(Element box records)
————————
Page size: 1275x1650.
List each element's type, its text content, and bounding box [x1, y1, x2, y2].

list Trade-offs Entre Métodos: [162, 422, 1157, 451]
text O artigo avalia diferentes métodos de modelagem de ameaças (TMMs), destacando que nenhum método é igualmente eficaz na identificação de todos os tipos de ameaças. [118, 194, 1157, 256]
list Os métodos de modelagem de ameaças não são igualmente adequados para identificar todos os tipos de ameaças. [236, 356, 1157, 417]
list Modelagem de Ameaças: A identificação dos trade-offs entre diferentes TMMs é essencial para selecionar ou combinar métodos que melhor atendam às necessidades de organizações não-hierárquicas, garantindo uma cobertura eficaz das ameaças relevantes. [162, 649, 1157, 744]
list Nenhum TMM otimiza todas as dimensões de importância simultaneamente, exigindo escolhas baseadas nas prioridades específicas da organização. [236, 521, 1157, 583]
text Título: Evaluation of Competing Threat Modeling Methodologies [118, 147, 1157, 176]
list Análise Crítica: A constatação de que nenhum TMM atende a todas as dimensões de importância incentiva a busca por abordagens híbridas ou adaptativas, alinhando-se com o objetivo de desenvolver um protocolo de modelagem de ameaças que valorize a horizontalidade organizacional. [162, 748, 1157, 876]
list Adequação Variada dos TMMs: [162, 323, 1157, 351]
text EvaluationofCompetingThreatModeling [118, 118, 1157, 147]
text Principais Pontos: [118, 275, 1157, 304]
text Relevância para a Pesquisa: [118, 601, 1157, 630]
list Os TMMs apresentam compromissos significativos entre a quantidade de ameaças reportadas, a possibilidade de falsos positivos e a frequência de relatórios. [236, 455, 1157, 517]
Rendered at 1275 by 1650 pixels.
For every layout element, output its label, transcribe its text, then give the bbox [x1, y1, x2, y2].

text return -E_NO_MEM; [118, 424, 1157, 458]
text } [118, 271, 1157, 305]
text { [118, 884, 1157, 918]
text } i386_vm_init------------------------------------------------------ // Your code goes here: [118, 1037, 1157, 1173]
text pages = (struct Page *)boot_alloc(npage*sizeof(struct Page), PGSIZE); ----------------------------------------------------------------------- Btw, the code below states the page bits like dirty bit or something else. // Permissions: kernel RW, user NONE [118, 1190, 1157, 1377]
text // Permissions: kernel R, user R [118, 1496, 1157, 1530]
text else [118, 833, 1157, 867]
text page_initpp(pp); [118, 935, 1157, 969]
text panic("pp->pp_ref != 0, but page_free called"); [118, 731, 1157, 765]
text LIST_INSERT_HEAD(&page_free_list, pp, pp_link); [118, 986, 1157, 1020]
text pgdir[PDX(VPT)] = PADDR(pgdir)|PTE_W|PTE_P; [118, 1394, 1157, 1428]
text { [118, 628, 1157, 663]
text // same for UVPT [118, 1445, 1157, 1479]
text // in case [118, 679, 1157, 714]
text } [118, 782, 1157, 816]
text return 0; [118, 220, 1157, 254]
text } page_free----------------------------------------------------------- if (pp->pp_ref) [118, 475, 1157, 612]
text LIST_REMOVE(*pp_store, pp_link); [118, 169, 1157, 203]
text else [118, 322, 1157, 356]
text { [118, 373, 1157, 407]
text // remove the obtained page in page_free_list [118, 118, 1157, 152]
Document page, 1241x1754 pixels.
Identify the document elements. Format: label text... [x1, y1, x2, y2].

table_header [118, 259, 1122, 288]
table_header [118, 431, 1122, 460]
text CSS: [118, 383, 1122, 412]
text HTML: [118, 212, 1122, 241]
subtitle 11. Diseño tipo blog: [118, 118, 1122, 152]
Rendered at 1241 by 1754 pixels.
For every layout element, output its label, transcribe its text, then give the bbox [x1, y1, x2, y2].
————————
» **AIM OF THE TASK**: Report how many lines of the records above contain the string "Rendered", matching case exactly. Give only the number.

» **COMPLETED TASK**: 2